Inevitavelmente ocorrerão situações em que um dado sensível é essencial e não pode ser desvinculado do titular para que os resultados da investigação façam sentido em seu contexto
Larissa Roedel e Lílian Fonseca (*)
Embora com menos frequência, as investigações corporativas encontram dados sensíveis que às vezes são cruciais para a conclusão das análises, tais como bases robustas com fotos de clientes ou funcionários para reconhecimento facial, evidências que sustentam condutas de assédio moral e sexual, apurações de fraude em organizações de saúde, posicionamentos político-partidários ou doações eleitorais identificadas em levantamentos de informações para verificação de favorecimentos. Com esses exemplos, fica clara a necessidade de estabelecer e reforçar critérios de cautela para o tratamento de dados sensíveis durante investigações corporativas.
O primeiro parâmetro a ser considerado acerca de um dado sensível envolve a essencialidade que ele apresenta para a investigação. É relevante e indispensável utilizá-lo para o resultado da análise? Em caso negativo, não é recomendável apresentar o dado no relatório das apurações, por exemplo.
Contudo, os cenários em que o dado sensível se apresenta como essencial para o esclarecimento dos fatos devem ser submetidos a outros parâmetros de avaliação para a garantia da conformidade à Lei Geral de Proteção de Dados (LGPD), como o da anonimização, o que não permite a associação, direta ou indiretamente, a um titular, pois é ocultado alguma parte do dado sensível.

+---+

| INSTRUÇÃO DADA A |
Liste os exemplos que o texto sobre dados sensíveis em investigações corporativas apresenta logo após as palavras "tais como".
| INSTRUÇÃO DADA B |
Reproduza tudo o que está no texto sobre dados sensíveis em investigações corporativas, de "O primeiro parâmetro" até "do dado sensível.", sem alterar nada.
| INSTRUÇÃO DADA C |
Dê continuidade ao texto sobre dados sensíveis em investigações corporativas a partir da última frase dele.

| LISTAGEM DE DADOS |
+---+

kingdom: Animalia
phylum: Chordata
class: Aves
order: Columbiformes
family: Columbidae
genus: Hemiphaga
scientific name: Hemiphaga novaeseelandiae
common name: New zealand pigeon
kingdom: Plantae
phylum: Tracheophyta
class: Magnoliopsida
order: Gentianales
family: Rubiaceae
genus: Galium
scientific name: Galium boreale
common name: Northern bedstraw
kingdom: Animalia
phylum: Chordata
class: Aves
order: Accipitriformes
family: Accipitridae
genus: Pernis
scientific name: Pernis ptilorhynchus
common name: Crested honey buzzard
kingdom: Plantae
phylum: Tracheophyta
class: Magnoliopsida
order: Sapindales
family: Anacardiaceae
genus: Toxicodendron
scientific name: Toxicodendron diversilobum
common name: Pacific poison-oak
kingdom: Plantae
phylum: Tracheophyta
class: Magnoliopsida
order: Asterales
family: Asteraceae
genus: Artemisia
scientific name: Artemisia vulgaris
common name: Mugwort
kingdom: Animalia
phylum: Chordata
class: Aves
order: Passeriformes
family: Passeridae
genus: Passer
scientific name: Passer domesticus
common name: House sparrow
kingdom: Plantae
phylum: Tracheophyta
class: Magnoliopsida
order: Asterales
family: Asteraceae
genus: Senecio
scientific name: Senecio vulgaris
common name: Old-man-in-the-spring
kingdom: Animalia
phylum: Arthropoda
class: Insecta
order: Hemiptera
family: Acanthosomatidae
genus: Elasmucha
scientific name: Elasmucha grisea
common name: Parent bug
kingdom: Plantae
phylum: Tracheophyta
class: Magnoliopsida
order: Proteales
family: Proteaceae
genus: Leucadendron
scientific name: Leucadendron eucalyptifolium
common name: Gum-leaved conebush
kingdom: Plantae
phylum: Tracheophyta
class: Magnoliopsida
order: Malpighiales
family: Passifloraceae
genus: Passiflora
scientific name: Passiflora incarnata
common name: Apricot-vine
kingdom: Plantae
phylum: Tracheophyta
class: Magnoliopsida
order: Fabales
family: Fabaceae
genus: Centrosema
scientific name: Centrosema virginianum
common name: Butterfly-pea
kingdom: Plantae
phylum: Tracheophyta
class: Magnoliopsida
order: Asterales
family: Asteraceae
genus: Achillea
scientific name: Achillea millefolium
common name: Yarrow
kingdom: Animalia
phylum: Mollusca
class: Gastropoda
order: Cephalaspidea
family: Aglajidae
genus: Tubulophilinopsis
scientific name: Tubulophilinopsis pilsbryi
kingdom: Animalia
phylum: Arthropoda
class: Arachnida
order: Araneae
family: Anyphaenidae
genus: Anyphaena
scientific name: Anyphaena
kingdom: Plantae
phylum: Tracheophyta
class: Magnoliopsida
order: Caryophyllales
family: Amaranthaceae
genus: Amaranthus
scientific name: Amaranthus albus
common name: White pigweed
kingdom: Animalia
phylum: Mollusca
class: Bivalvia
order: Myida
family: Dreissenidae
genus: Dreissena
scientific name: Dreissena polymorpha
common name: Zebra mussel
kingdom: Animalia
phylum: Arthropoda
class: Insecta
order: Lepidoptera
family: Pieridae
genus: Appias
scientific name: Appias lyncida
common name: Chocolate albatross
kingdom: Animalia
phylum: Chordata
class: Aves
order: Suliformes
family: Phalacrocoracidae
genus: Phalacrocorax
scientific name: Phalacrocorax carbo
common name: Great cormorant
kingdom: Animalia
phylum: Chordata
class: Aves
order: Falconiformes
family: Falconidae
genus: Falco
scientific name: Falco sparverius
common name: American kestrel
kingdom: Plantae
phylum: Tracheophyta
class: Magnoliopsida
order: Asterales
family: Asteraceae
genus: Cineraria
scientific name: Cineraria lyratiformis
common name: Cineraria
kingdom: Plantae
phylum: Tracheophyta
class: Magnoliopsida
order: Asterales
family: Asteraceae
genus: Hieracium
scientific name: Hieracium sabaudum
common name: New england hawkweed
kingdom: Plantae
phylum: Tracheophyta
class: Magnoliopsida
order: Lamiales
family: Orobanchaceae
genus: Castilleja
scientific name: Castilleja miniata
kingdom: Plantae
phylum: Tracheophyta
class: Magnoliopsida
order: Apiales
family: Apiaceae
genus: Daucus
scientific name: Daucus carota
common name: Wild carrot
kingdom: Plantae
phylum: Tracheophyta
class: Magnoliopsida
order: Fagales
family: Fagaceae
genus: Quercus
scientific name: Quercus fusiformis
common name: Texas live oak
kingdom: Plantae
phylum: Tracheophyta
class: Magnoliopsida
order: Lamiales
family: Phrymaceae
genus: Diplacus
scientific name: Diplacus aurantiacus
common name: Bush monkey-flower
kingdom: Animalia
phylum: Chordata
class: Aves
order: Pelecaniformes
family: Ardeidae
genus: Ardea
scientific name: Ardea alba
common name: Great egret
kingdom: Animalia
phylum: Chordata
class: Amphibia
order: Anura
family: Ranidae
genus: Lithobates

+---+

| RESPOSTA ESCRITA A |
- bases robustas com fotos de clientes ou funcionários para reconhecimento facial
- evidências que sustentam condutas de assédio moral e sexual
- apurações de fraude em organizações de saúde
- posicionamentos político-partidários ou doações eleitorais identificadas em levantamentos de informações para verificação de favorecimentos

| RESPOSTA ESCRITA B |
O primeiro parâmetro a ser considerado acerca de um dado sensível envolve a essencialidade que ele apresenta para a investigação. É relevante e indispensável utilizá-lo para o resultado da análise? Em caso negativo, não é recomendável apresentar o dado no relatório das apurações, por exemplo.
Contudo, os cenários em que o dado sensível se apresenta como essencial para o esclarecimento dos fatos devem ser submetidos a outros parâmetros de avaliação para a garantia da conformidade à Lei Geral de Proteção de Dados (LGPD), como o da anonimização, o que não permite a associação, direta ou indiretamente, a um titular, pois é ocultado alguma parte do dado sensível.

| RESPOSTA ESCRITA C |
Em entrevistas investigativas sobre assédio, por exemplo, as informações coletadas são compiladas da maneira mais generalizada possível, sem distinções quanto ao que foi dito por este ou aquele participante. Já em casos de fraude envolvendo o parceiro do investigado, podem ser usadas outras informações que conectem as duas pessoas ao invés do relacionamento afetivo. Um endereço comum a ambos ou a conexão identificada em mídias sociais podem ser suficientes para comprovar um vínculo relevante na investigação.
Já nas apurações por análises de documentos que exibem dados de saúde de terceiros, por sua vez, podem ser omitidos os dados cadastrais de identificação, mantendo somente as informações pertinentes ao caso, como, por exemplo, a referência e o valor de um atendimento supostamente superfaturado e os profissionais envolvidos.
Inevitavelmente ocorrerão situações em que um dado sensível é essencial e não pode ser desvinculado do titular para que os resultados da investigação façam sentido em seu contexto. Tais conjunturas exigem ainda mais cuidados. No caso dos titulares serem funcionários, fornecedores ou clientes, é de suma importância que a empresa tenha estabelecido contratualmente e em sua Política de Privacidade, a possibilidade de eventuais consultas de suas bases de dados ou equipamentos corporativos para apurações de quebra do código de conduta.
Acordo de confidencialidade
Nesses casos, a consultoria responsável pela investigação deve se comprometer com o compartilhamento interno consciente e descarte seguro das informações coletadas, além de firmar com a empresa contratante um acordo de confidencialidade eficiente que restrinja o acesso ao conteúdo obtido pela investigação. Isso irá garantir o caráter de sigilo do trabalho e evitar futuras exposições indevidas.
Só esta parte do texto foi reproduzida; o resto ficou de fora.